Problem statement
Each line of the data below from the one holding "Figure 8. Detailed" to the one holding "Table 2. Daily", inclusive, is to be reproduced exactly; no other line belongs in the answer.

Data for review
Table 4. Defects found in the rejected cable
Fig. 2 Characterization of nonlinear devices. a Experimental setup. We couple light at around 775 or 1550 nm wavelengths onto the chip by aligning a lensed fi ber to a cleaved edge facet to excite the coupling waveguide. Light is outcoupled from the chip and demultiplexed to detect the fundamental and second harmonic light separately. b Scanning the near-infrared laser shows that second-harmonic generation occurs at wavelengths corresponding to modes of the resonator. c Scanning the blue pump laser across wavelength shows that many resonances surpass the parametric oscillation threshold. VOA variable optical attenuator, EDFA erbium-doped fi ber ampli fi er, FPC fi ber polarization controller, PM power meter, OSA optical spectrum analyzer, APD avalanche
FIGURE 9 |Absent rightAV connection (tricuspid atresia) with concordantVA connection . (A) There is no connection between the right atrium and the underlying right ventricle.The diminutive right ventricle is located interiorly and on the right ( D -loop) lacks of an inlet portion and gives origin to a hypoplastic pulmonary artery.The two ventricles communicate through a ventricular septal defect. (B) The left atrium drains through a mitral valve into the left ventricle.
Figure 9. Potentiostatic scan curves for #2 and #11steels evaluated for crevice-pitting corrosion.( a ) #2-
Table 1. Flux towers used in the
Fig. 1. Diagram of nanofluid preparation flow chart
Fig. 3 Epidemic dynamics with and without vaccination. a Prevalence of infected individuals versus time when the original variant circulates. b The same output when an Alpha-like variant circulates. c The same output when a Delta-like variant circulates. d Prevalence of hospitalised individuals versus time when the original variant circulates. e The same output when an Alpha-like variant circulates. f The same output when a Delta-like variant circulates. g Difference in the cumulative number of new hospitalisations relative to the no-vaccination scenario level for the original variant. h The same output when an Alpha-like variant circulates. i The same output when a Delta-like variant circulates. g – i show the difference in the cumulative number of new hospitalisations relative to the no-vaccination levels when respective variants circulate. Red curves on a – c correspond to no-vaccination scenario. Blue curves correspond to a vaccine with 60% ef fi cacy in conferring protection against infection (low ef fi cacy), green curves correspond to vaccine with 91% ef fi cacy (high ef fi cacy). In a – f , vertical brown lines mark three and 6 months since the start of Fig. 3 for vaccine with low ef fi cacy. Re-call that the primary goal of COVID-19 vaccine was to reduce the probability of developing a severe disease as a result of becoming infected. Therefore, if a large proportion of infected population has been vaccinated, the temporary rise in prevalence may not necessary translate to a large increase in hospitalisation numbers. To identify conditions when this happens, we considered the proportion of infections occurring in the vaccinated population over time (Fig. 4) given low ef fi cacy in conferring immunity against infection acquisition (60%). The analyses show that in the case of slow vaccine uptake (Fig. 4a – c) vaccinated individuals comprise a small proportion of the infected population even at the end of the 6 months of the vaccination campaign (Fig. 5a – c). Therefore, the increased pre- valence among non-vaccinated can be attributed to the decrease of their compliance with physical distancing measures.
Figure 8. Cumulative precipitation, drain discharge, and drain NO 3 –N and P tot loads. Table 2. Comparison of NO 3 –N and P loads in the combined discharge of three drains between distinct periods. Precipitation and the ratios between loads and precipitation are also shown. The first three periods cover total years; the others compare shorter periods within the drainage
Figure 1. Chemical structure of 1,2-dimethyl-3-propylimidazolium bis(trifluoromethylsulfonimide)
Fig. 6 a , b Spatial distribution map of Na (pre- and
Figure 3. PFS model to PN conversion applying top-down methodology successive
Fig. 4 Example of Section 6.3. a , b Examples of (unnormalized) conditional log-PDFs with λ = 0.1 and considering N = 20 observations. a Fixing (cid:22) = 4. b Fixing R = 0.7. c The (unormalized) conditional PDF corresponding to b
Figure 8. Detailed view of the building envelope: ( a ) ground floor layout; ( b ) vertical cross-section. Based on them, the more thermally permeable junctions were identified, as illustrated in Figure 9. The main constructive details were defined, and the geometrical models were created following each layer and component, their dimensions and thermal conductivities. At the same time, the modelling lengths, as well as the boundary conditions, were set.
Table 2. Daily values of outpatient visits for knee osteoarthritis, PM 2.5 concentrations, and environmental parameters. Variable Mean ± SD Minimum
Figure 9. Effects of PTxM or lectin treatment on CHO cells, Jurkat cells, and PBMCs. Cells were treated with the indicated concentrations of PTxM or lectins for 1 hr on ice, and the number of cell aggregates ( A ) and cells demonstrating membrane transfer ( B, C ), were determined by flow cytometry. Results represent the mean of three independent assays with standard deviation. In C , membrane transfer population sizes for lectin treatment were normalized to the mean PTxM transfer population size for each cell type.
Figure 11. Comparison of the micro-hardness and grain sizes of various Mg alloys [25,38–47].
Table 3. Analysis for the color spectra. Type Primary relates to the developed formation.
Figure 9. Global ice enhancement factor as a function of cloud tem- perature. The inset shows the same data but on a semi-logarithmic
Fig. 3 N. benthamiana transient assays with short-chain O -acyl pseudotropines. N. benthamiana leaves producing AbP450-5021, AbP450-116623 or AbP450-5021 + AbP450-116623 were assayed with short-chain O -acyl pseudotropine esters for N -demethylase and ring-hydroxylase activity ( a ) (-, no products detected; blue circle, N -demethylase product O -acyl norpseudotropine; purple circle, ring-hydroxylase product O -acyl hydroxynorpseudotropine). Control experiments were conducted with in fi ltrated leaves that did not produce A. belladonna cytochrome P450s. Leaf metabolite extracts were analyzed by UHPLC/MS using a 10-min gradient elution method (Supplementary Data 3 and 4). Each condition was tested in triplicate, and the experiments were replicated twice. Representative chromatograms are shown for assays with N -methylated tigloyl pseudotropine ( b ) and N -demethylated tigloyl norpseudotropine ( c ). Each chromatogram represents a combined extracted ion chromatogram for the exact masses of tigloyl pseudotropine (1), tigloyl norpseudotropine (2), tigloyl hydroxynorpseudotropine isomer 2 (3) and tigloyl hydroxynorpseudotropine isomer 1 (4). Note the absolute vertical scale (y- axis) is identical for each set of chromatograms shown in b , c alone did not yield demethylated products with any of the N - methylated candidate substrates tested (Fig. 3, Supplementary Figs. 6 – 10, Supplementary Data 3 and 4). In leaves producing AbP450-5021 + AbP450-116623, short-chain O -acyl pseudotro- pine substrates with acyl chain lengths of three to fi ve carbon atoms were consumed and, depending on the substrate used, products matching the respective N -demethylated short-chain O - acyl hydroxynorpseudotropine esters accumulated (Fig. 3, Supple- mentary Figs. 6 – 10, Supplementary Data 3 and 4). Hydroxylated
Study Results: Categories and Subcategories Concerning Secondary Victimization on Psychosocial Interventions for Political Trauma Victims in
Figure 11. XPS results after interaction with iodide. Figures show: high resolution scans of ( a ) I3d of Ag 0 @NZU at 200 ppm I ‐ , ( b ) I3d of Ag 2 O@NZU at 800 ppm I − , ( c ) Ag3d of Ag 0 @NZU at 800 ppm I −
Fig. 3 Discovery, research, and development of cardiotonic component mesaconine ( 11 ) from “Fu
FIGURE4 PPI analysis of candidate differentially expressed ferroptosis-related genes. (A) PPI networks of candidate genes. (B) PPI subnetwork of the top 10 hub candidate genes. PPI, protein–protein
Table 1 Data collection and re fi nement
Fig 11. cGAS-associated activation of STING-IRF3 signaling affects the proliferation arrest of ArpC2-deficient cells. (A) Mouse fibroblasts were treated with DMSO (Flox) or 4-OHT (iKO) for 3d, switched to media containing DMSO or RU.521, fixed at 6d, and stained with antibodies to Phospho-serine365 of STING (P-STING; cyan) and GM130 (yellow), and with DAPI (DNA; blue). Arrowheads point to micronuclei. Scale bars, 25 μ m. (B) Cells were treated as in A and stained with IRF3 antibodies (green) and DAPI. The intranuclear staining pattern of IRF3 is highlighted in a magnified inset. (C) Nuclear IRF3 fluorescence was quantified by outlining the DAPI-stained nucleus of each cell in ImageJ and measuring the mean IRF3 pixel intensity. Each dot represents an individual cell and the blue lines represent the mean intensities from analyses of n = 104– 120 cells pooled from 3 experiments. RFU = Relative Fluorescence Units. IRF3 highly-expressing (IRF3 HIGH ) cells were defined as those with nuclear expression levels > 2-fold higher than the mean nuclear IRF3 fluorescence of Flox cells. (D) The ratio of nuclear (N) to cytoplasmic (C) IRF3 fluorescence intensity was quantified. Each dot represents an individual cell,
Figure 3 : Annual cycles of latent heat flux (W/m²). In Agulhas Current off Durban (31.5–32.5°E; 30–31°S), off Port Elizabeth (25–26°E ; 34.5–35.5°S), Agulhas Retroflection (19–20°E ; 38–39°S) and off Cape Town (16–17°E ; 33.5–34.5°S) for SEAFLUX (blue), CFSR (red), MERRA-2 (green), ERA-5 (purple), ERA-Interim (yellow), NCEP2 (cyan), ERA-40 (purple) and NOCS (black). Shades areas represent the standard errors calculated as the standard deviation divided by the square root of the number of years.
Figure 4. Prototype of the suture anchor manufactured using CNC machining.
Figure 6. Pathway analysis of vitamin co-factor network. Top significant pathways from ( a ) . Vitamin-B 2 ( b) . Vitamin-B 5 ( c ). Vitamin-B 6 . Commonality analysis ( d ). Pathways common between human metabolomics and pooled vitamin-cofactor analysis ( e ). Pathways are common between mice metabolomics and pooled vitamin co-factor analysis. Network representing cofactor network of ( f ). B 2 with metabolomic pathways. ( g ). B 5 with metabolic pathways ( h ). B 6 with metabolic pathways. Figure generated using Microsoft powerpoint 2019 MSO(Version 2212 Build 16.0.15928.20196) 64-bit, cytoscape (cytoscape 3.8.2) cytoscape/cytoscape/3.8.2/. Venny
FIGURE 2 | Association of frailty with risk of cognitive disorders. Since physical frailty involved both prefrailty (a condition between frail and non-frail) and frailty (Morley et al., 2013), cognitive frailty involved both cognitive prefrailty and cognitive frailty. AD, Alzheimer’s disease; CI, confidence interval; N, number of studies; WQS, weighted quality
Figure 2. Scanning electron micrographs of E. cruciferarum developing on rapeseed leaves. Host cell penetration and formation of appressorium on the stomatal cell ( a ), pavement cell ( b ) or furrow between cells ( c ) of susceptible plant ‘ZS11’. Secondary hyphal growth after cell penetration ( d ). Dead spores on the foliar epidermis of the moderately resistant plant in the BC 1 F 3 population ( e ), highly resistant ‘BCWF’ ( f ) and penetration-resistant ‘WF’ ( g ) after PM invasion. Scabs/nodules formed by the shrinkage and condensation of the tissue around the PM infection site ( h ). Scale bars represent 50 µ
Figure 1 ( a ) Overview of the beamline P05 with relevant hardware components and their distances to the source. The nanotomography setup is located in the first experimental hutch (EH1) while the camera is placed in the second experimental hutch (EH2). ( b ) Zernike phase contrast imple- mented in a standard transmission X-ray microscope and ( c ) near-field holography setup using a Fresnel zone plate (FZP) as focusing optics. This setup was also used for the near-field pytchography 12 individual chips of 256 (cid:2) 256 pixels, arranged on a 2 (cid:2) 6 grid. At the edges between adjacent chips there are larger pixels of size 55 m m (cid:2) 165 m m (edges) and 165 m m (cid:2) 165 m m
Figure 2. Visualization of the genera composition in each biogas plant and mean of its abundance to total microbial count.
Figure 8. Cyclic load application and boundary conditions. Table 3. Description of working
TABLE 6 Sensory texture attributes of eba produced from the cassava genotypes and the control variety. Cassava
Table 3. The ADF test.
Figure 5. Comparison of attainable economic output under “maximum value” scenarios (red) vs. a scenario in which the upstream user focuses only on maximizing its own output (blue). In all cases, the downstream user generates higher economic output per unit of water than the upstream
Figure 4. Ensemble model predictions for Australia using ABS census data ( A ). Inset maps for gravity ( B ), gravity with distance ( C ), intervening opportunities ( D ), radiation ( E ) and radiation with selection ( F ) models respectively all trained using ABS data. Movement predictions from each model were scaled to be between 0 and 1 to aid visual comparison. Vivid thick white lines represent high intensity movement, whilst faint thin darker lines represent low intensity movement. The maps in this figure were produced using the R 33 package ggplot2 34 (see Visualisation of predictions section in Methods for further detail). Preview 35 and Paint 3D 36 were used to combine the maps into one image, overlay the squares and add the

The completed task
Figure 8. Detailed view of the building envelope: ( a ) ground floor layout; ( b ) vertical cross-section. Based on them, the more thermally permeable junctions were identified, as illustrated in Figure 9. The main constructive details were defined, and the geometrical models were created following each layer and component, their dimensions and thermal conductivities. At the same time, the modelling lengths, as well as the boundary conditions, were set.
Table 2. Daily values of outpatient visits for knee osteoarthritis, PM 2.5 concentrations, and environmental parameters. Variable Mean ± SD Minimum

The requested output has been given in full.